While taking the delivery of a Punch micro SUV from a showroom, a new owner of the car lost control of his car and crashed it into a wall. At the starting of this video by DSD Cars on YouTube, which has been recorded by a CCTV camera, the new owner is in the driver’s seat and the staff is hanging around for the customary handover photo-op.
A person from the showroom staff is seen explaining some details about the car. The car then shoots forward for a few feet down the ramp towards the rest of the onlooking employees and parked cars. The driver managed to stop the car, however, and the staff person walked away. A few moments later the car moved erratically forward, made a sweeping left toward the exit but instead of moving towards the exit it kept turning left and eventually crashed into a wall.
What we think happened…
Here is what we think happened. The driver was not familiar with automatic cars. The salesperson was explaining to him how to put the Punch micro SUV into Drive mode, and the new driver didn’t know he had to hold the car with his foot on the brake pedal. This is what he realized after a few feet of travel and eventually stopped.

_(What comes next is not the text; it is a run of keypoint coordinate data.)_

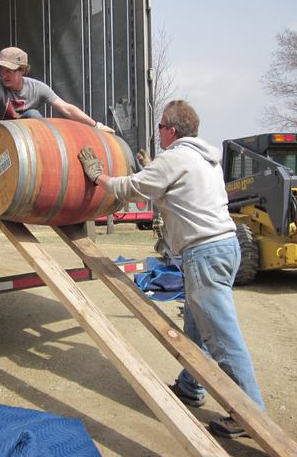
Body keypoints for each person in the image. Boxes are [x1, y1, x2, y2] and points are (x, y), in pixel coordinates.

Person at [77, 100, 265, 439]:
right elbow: (172, 190)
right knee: (196, 323)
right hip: (225, 246)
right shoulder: (203, 158)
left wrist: (99, 177)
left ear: (172, 130)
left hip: (204, 253)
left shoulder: (176, 158)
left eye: (161, 126)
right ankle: (191, 386)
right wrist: (152, 168)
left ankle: (251, 415)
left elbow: (133, 189)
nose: (158, 131)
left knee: (221, 336)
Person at [0, 47, 114, 137]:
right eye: (2, 70)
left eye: (9, 71)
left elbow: (66, 108)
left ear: (22, 70)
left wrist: (95, 125)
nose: (4, 75)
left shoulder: (37, 87)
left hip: (25, 140)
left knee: (33, 114)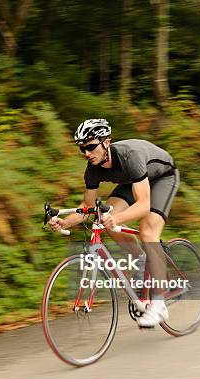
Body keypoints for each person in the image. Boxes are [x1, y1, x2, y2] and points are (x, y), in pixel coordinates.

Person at [50, 118, 179, 327]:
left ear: (106, 142)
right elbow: (87, 207)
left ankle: (158, 304)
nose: (86, 153)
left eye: (91, 147)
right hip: (133, 181)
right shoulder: (93, 168)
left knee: (147, 233)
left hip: (162, 178)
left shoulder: (130, 156)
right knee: (102, 217)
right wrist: (64, 223)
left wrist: (116, 218)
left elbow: (144, 205)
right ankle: (141, 260)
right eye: (82, 149)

For someone who’s unfamiliar with automatic cars can often get confused with the clutch pedal missing, and it can be a little unsettling to press the brake instead with the left foot. Coordinating the change in foot position and at the same time focusing on slowing the car down is what led this gentleman to forget to straighten the car, and instead, he managed to narrowly miss the staff persons, parked cars, and an expensive luxury SUV.
This could have turned out much worse than this, with serious damage to the car and driver, or the people standing nearby, or both. From what it seems, this damage would not be too bad, barring a dent in the plastics and a kink in the radiator. As the narrator mentioned, it would have been better if the driver would have responsibly asked the staff to clear the obstacles around and hand over the car in a way that would make it easier for the new owner to drive away.